James Hobart cannot keep his eyes and ears off the coverage of Asiana Flight 214.
"It appears in this particular case, that it might have been pilot error, but we don't know that yet," he said of recent details released to the public in the early investigation of the crash that took place in San Francisco on Saturday.
Hobart is an aviation safety consultant and former captain of a Boeing 767 airplane for Airborne Express. Flying, he said, is his passion.
He's been trying to figure out what could have caused the Boeing 777 to crash upon landing.
"I know the pilots for Asiana, as with any other airline, are very well trained. They are very well regimented in their procedures," Hobart said.
What Hobart observed so far, and what initial reports from the National Transportation Safety Board indicate, is that the flight crew got too low and went too slow for the conditions at the time of landing.

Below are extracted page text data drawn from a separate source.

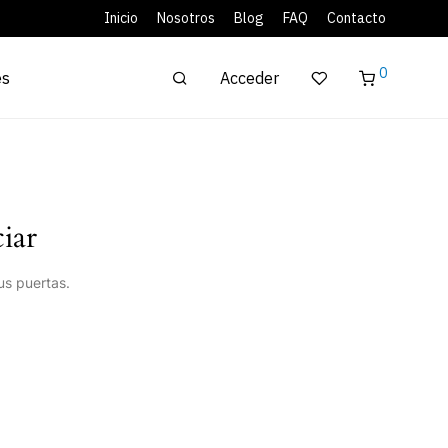
Inicio
Nosotros
Blog
FAQ
Contacto
0
Acceder
es
iar
us puertas.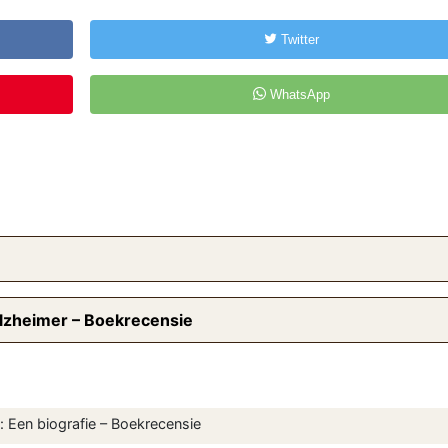
Twitter
WhatsApp
Alzheimer – Boekrecensie
 Een biografie – Boekrecensie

National Transportation Safety Board chief Deborah Hersman said at a news conference Sunday the recorder showed the crew called to abort the landing about 1.5 seconds before the crash as a result of that.
"The flight path was steeper than normal, it went below the visual glide path, the electronic glide path was turned off at the airport, and it was a go around initiated just prior to the crash," Hobart explained.
Hobart also believes the pilots weren't flying on autopilot, but manually. He stated autopilot makes landing much easier.
Additionally, according to an Associated Press report, a device called a glide slope - a ground-based aid that helps pilots stay on course while landing - had been shut down since June.
"It was very, very hectic when they arrived minutes after the plane came to rest and there was smoke coming out, and people were trying to get out as quickly as they could," Lee said.